Invasive species can be transported among water bodies by boats and trailers.

 This country spends hundreds of millions of dollars every year trying to control aquatic invasive species.  Money is most wisely spent on prevention, since once and invasive species takes hold, it is virtually impossible to eliminate it.   Controlling invasive species costs $200 to $2000 per lake-acre each year.  Research in Vermont shows that invasive plants can cost shoreline owners more than $12,000 each in lost property values on infested lakes. 

 According to the Maine DEP, if the state experienced a fraction of Vermont’s infestation rate just in its five southern counties, the property value loss alone could exceed $11 million and control costs could reach $2 million to $4 million a year.  These figures would be substantially higher when lost tourism dollars, fishing and water sports opportunities are factored in.

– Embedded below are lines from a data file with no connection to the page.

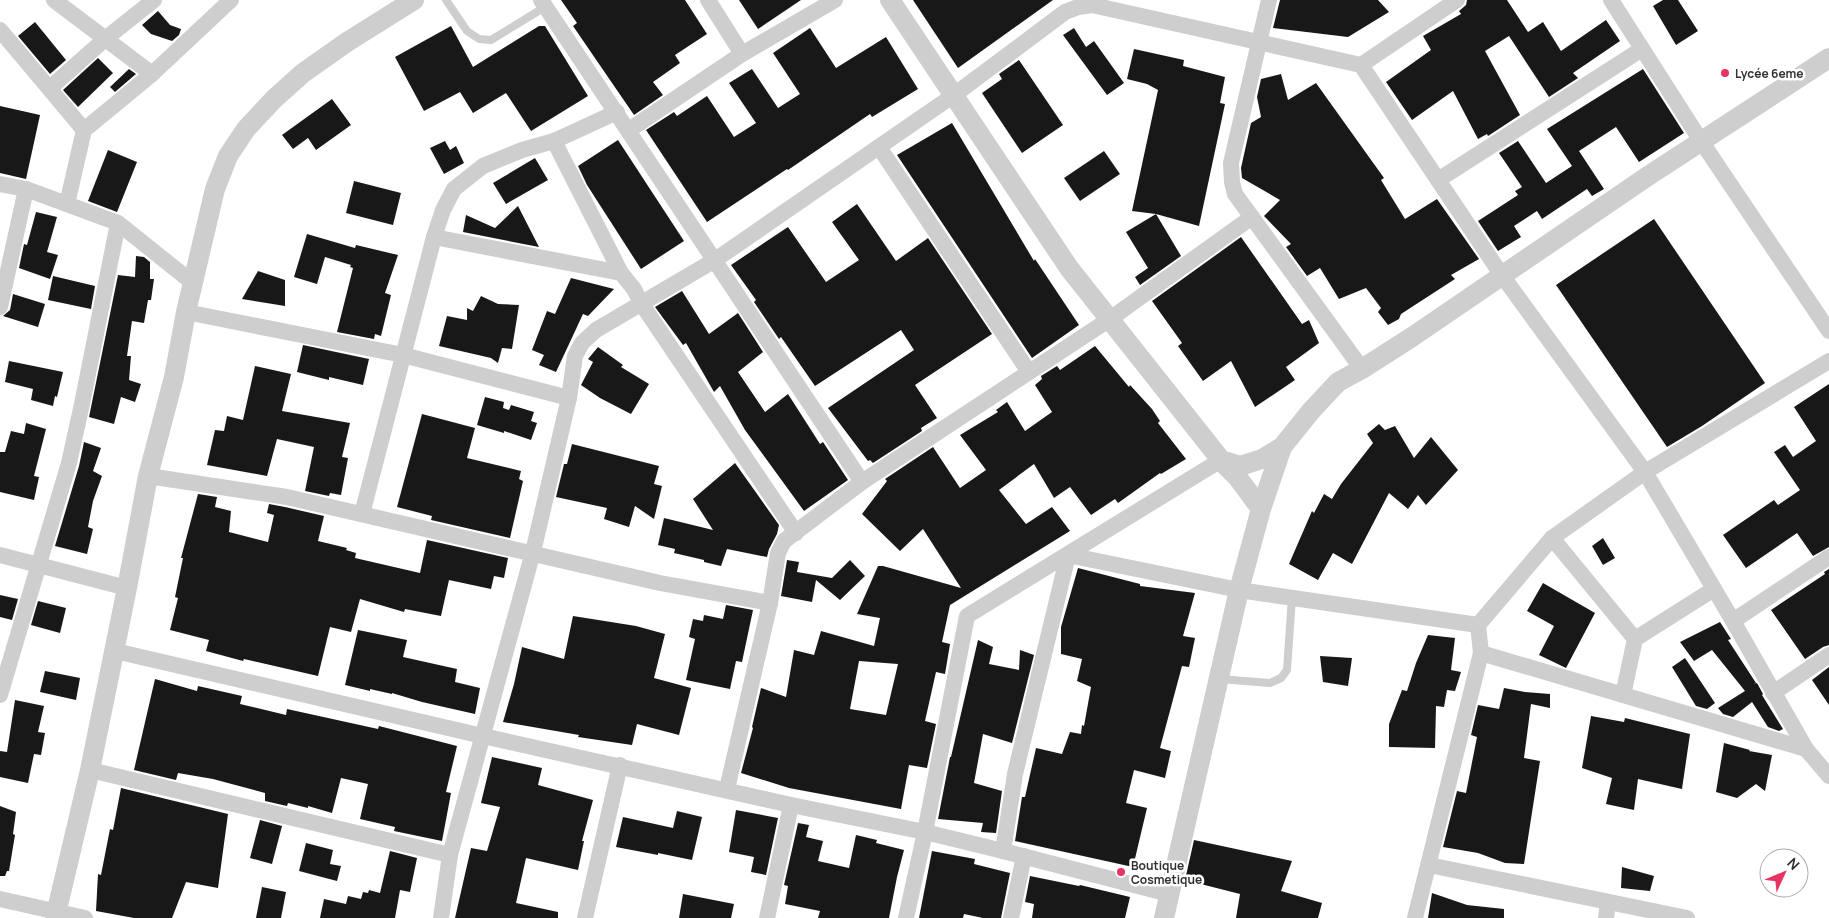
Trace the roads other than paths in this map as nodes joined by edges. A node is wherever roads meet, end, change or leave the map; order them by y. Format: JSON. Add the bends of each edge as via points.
{"nodes":[{"id":1,"x":54,"y":0,"type":"edge"},
{"id":2,"x":154,"y":0,"type":"edge"},
{"id":3,"x":231,"y":0,"type":"edge"},
{"id":4,"x":446,"y":0,"type":"edge"},
{"id":5,"x":708,"y":0,"type":"edge"},
{"id":6,"x":835,"y":0,"type":"edge"},
{"id":7,"x":890,"y":0,"type":"edge"},
{"id":8,"x":1269,"y":0,"type":"edge"},
{"id":9,"x":1457,"y":0,"type":"edge"},
{"id":10,"x":1611,"y":0,"type":"edge"},
{"id":11,"x":407,"y":2,"type":"edge"},
{"id":12,"x":543,"y":3,"type":"edge"},
{"id":13,"x":0,"y":30,"type":"edge"},
{"id":14,"x":105,"y":39,"type":"junction"},
{"id":15,"x":1260,"y":42,"type":"junction"},
{"id":16,"x":1642,"y":49,"type":"junction"},
{"id":17,"x":742,"y":54,"type":"junction"},
{"id":18,"x":1829,"y":58,"type":"edge"},
{"id":19,"x":1361,"y":65,"type":"junction"},
{"id":20,"x":152,"y":74,"type":"junction"},
{"id":21,"x":50,"y":88,"type":"junction"},
{"id":22,"x":954,"y":95,"type":"junction"},
{"id":23,"x":617,"y":112,"type":"junction"},
{"id":24,"x":84,"y":130,"type":"junction"},
{"id":25,"x":629,"y":130,"type":"junction"},
{"id":26,"x":554,"y":141,"type":"junction"},
{"id":27,"x":1701,"y":141,"type":"junction"},
{"id":28,"x":879,"y":147,"type":"junction"},
{"id":29,"x":1438,"y":180,"type":"junction"},
{"id":30,"x":0,"y":184,"type":"edge"},
{"id":31,"x":26,"y":189,"type":"junction"},
{"id":32,"x":67,"y":204,"type":"junction"},
{"id":33,"x":1252,"y":217,"type":"junction"},
{"id":34,"x":118,"y":223,"type":"junction"},
{"id":35,"x":434,"y":236,"type":"junction"},
{"id":36,"x":715,"y":260,"type":"junction"},
{"id":37,"x":621,"y":273,"type":"junction"},
{"id":38,"x":1501,"y":274,"type":"junction"},
{"id":39,"x":193,"y":284,"type":"junction"},
{"id":40,"x":642,"y":303,"type":"junction"},
{"id":41,"x":0,"y":307,"type":"edge"},
{"id":42,"x":186,"y":312,"type":"junction"},
{"id":43,"x":1110,"y":319,"type":"junction"},
{"id":44,"x":1829,"y":331,"type":"edge"},
{"id":45,"x":403,"y":355,"type":"junction"},
{"id":46,"x":1829,"y":361,"type":"edge"},
{"id":47,"x":1362,"y":369,"type":"junction"},
{"id":48,"x":1028,"y":372,"type":"junction"},
{"id":49,"x":569,"y":398,"type":"junction"},
{"id":50,"x":1282,"y":447,"type":"junction"},
{"id":51,"x":1221,"y":460,"type":"junction"},
{"id":52,"x":1645,"y":472,"type":"junction"},
{"id":53,"x":148,"y":476,"type":"junction"},
{"id":54,"x":862,"y":482,"type":"junction"},
{"id":55,"x":1262,"y":509,"type":"junction"},
{"id":56,"x":362,"y":514,"type":"junction"},
{"id":57,"x":796,"y":533,"type":"junction"},
{"id":58,"x":1552,"y":538,"type":"junction"},
{"id":59,"x":532,"y":552,"type":"junction"},
{"id":60,"x":1068,"y":554,"type":"junction"},
{"id":61,"x":0,"y":555,"type":"edge"},
{"id":62,"x":1829,"y":557,"type":"edge"},
{"id":63,"x":39,"y":565,"type":"junction"},
{"id":64,"x":127,"y":588,"type":"junction"},
{"id":65,"x":1714,"y":589,"type":"junction"},
{"id":66,"x":1239,"y":590,"type":"junction"},
{"id":67,"x":1292,"y":597,"type":"junction"},
{"id":68,"x":770,"y":603,"type":"junction"},
{"id":69,"x":1733,"y":621,"type":"junction"},
{"id":70,"x":1478,"y":625,"type":"junction"},
{"id":71,"x":1635,"y":639,"type":"junction"},
{"id":72,"x":115,"y":651,"type":"junction"},
{"id":73,"x":1480,"y":653,"type":"junction"},
{"id":74,"x":1829,"y":655,"type":"edge"},
{"id":75,"x":1219,"y":678,"type":"junction"},
{"id":76,"x":1773,"y":693,"type":"junction"},
{"id":77,"x":0,"y":695,"type":"edge"},
{"id":78,"x":1623,"y":695,"type":"junction"},
{"id":79,"x":484,"y":736,"type":"junction"},
{"id":80,"x":1806,"y":749,"type":"junction"},
{"id":81,"x":620,"y":765,"type":"junction"},
{"id":82,"x":90,"y":770,"type":"junction"},
{"id":83,"x":1829,"y":776,"type":"edge"},
{"id":84,"x":727,"y":789,"type":"junction"},
{"id":85,"x":791,"y":804,"type":"junction"},
{"id":86,"x":925,"y":832,"type":"junction"},
{"id":87,"x":1003,"y":851,"type":"junction"},
{"id":88,"x":450,"y":855,"type":"junction"},
{"id":89,"x":1024,"y":856,"type":"junction"},
{"id":90,"x":1429,"y":865,"type":"junction"},
{"id":91,"x":1170,"y":894,"type":"junction"},
{"id":92,"x":0,"y":898,"type":"edge"},
{"id":93,"x":1607,"y":910,"type":"edge"},
{"id":94,"x":56,"y":915,"type":"edge"},
{"id":95,"x":84,"y":918,"type":"edge"},
{"id":96,"x":441,"y":918,"type":"edge"},
{"id":97,"x":585,"y":918,"type":"edge"},
{"id":98,"x":767,"y":918,"type":"edge"},
{"id":99,"x":906,"y":918,"type":"edge"},
{"id":100,"x":1011,"y":918,"type":"edge"},
{"id":101,"x":1164,"y":918,"type":"edge"},
{"id":102,"x":1415,"y":918,"type":"edge"},
{"id":103,"x":1687,"y":918,"type":"edge"}],
"edges":[{"from":1,"to":14,"type":"street"},
{"from":2,"to":14,"type":"street"},
{"from":3,"to":20,"type":"street"},
{"from":4,"to":12,"type":"lane","via":[[467,31],[479,39],[491,40]]},
{"from":5,"to":17,"type":"street"},
{"from":6,"to":17,"type":"street"},
{"from":7,"to":22,"type":"street"},
{"from":8,"to":15,"type":"street"},
{"from":9,"to":19,"type":"street"},
{"from":10,"to":16,"type":"street"},
{"from":11,"to":39,"type":"street","via":[[304,73],[246,129],[228,156],[215,189]]},
{"from":12,"to":23,"type":"street"},
{"from":13,"to":21,"type":"street"},
{"from":14,"to":20,"type":"street"},
{"from":14,"to":21,"type":"street"},
{"from":15,"to":19,"type":"street"},
{"from":15,"to":22,"type":"street","via":[[1092,6],[1078,7],[1065,12]]},
{"from":15,"to":33,"type":"street","via":[[1231,163],[1235,194]]},
{"from":16,"to":27,"type":"street"},
{"from":16,"to":29,"type":"street"},
{"from":17,"to":25,"type":"street"},
{"from":18,"to":27,"type":"street"},
{"from":19,"to":29,"type":"street"},
{"from":20,"to":24,"type":"street"},
{"from":21,"to":24,"type":"street"},
{"from":22,"to":28,"type":"street"},
{"from":22,"to":43,"type":"street","via":[[1069,268]]},
{"from":23,"to":25,"type":"street"},
{"from":23,"to":26,"type":"street"},
{"from":24,"to":32,"type":"street"},
{"from":25,"to":36,"type":"street"},
{"from":26,"to":35,"type":"street","via":[[483,166],[454,189]]},
{"from":26,"to":37,"type":"street"},
{"from":27,"to":38,"type":"street"},
{"from":27,"to":44,"type":"street"},
{"from":28,"to":36,"type":"street"},
{"from":28,"to":48,"type":"street"},
{"from":29,"to":38,"type":"street"},
{"from":30,"to":31,"type":"street"},
{"from":31,"to":32,"type":"street"},
{"from":31,"to":41,"type":"street"},
{"from":32,"to":34,"type":"street"},
{"from":33,"to":43,"type":"street"},
{"from":33,"to":47,"type":"street"},
{"from":34,"to":39,"type":"street"},
{"from":34,"to":63,"type":"street","via":[[69,462]]},
{"from":35,"to":37,"type":"street"},
{"from":35,"to":45,"type":"street"},
{"from":36,"to":40,"type":"street"},
{"from":36,"to":54,"type":"street"},
{"from":37,"to":40,"type":"street"},
{"from":38,"to":47,"type":"street"},
{"from":38,"to":52,"type":"street"},
{"from":39,"to":42,"type":"street"},
{"from":40,"to":49,"type":"street","via":[[596,330],[582,343],[576,356]]},
{"from":40,"to":57,"type":"street"},
{"from":42,"to":45,"type":"street"},
{"from":42,"to":53,"type":"street","via":[[174,377]]},
{"from":43,"to":48,"type":"street"},
{"from":43,"to":51,"type":"street"},
{"from":45,"to":49,"type":"street"},
{"from":45,"to":56,"type":"street"},
{"from":46,"to":52,"type":"street"},
{"from":47,"to":50,"type":"street","via":[[1338,382]]},
{"from":48,"to":54,"type":"street"},
{"from":49,"to":59,"type":"street"},
{"from":50,"to":51,"type":"street","via":[[1262,459],[1240,466]]},
{"from":50,"to":55,"type":"street"},
{"from":51,"to":55,"type":"street"},
{"from":51,"to":60,"type":"street"},
{"from":52,"to":58,"type":"street"},
{"from":52,"to":65,"type":"street"},
{"from":53,"to":56,"type":"street","via":[[287,497]]},
{"from":53,"to":64,"type":"street"},
{"from":54,"to":57,"type":"street"},
{"from":55,"to":66,"type":"street"},
{"from":56,"to":59,"type":"street"},
{"from":57,"to":68,"type":"street","via":[[784,541],[778,553]]},
{"from":58,"to":70,"type":"street"},
{"from":58,"to":71,"type":"street"},
{"from":59,"to":68,"type":"street","via":[[660,583]]},
{"from":59,"to":79,"type":"street"},
{"from":60,"to":66,"type":"street"},
{"from":60,"to":86,"type":"street","via":[[967,616]]},
{"from":60,"to":87,"type":"street","via":[[1015,774]]},
{"from":61,"to":63,"type":"street"},
{"from":62,"to":69,"type":"street"},
{"from":63,"to":64,"type":"street"},
{"from":63,"to":77,"type":"street"},
{"from":64,"to":72,"type":"street"},
{"from":65,"to":69,"type":"street"},
{"from":65,"to":71,"type":"street"},
{"from":66,"to":67,"type":"street"},
{"from":66,"to":75,"type":"street"},
{"from":67,"to":70,"type":"street"},
{"from":67,"to":75,"type":"lane","via":[[1287,670],[1281,678],[1270,683]]},
{"from":68,"to":84,"type":"street"},
{"from":69,"to":76,"type":"street"},
{"from":70,"to":73,"type":"street"},
{"from":71,"to":78,"type":"street"},
{"from":72,"to":79,"type":"street"},
{"from":72,"to":82,"type":"street"},
{"from":73,"to":78,"type":"street"},
{"from":73,"to":90,"type":"street"},
{"from":74,"to":76,"type":"street"},
{"from":75,"to":91,"type":"street"},
{"from":76,"to":80,"type":"street"},
{"from":78,"to":80,"type":"street"},
{"from":79,"to":81,"type":"street"},
{"from":79,"to":88,"type":"street"},
{"from":80,"to":83,"type":"street"},
{"from":81,"to":84,"type":"street"},
{"from":81,"to":97,"type":"street"},
{"from":82,"to":88,"type":"street"},
{"from":82,"to":94,"type":"street"},
{"from":84,"to":85,"type":"street"},
{"from":85,"to":86,"type":"street"},
{"from":85,"to":98,"type":"street"},
{"from":86,"to":87,"type":"street"},
{"from":86,"to":99,"type":"street"},
{"from":87,"to":89,"type":"street"},
{"from":88,"to":96,"type":"street"},
{"from":89,"to":91,"type":"street"},
{"from":89,"to":100,"type":"street"},
{"from":90,"to":93,"type":"street"},
{"from":90,"to":102,"type":"street"},
{"from":91,"to":101,"type":"street"},
{"from":92,"to":94,"type":"street"},
{"from":93,"to":103,"type":"street"},
{"from":94,"to":95,"type":"street"}]}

We all need to realize that preventing invasive species will require hard work.  State, local and federal governments must play a leading role in identifying and preventing the spread of invasive species. But government personnel cannot be at every boat ramp and constantly patrol every lake and waterway. 

 To face the challenge, we need to quickly and dramatically increase the number of watershed groups, lake associations, boaters, fishermen and citizen volunteers who can act as our “eyes” and “ears” to catch and prevent these threats as early as possible.